Only the lines from the first line of the data through the line containing "gal e é atualizada" belong in the answer, transcribed exactly; pictures do not.

Data extracted from a collection:
++++++
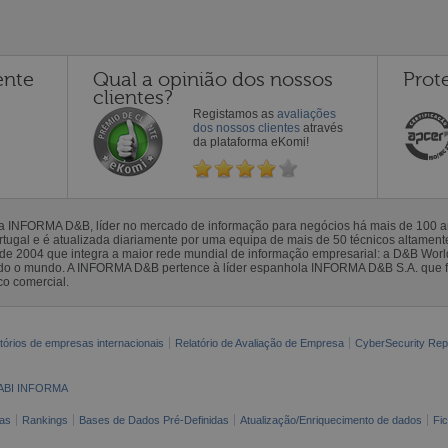
ente
Qual a opinião dos nossos
Prot
clientes?
Registamos as
avaliações
dos nossos clientes
através
da plataforma eKomi!
la INFORMA D&B, líder no mercado de informação para negócios há mais de 100
gal e é atualizada diariamente por uma equipa de mais de 50 técnicos altamente 
sde 2004 que integra a maior rede mundial de informação empresarial: a D&B Wor
todo o mundo. A INFORMA D&B pertence à líder espanhola INFORMA D&B S.A. que 
co comercial.
tórios de empresas internacionais
Relatório de Avaliação de Empresa
CyberSecurity Rep
ABI INFORMA
as
Rankings
Bases de Dados Pré-Definidas
Atualização/Enriquecimento de dados
Fi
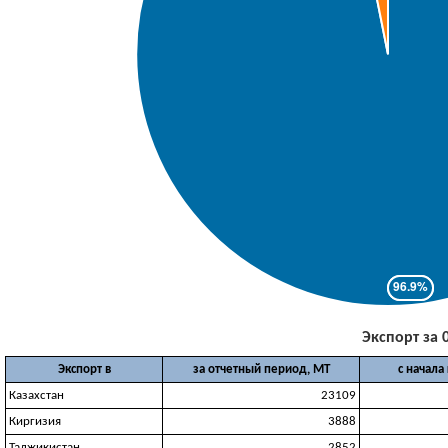
Экспорт за 0
Экспорт в
за отчетный период, МТ
с начала
Казахстан
23109
Киргизия
3888
Таджикистан
2852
++++++
*Result for this exercise*.
ente
Qual a opinião dos nossos
Prot
clientes?
Registamos as
avaliações
dos nossos clientes
através
da plataforma eKomi!
la INFORMA D&B, líder no mercado de informação para negócios há mais de 100
gal e é atualizada diariamente por uma equipa de mais de 50 técnicos altamente 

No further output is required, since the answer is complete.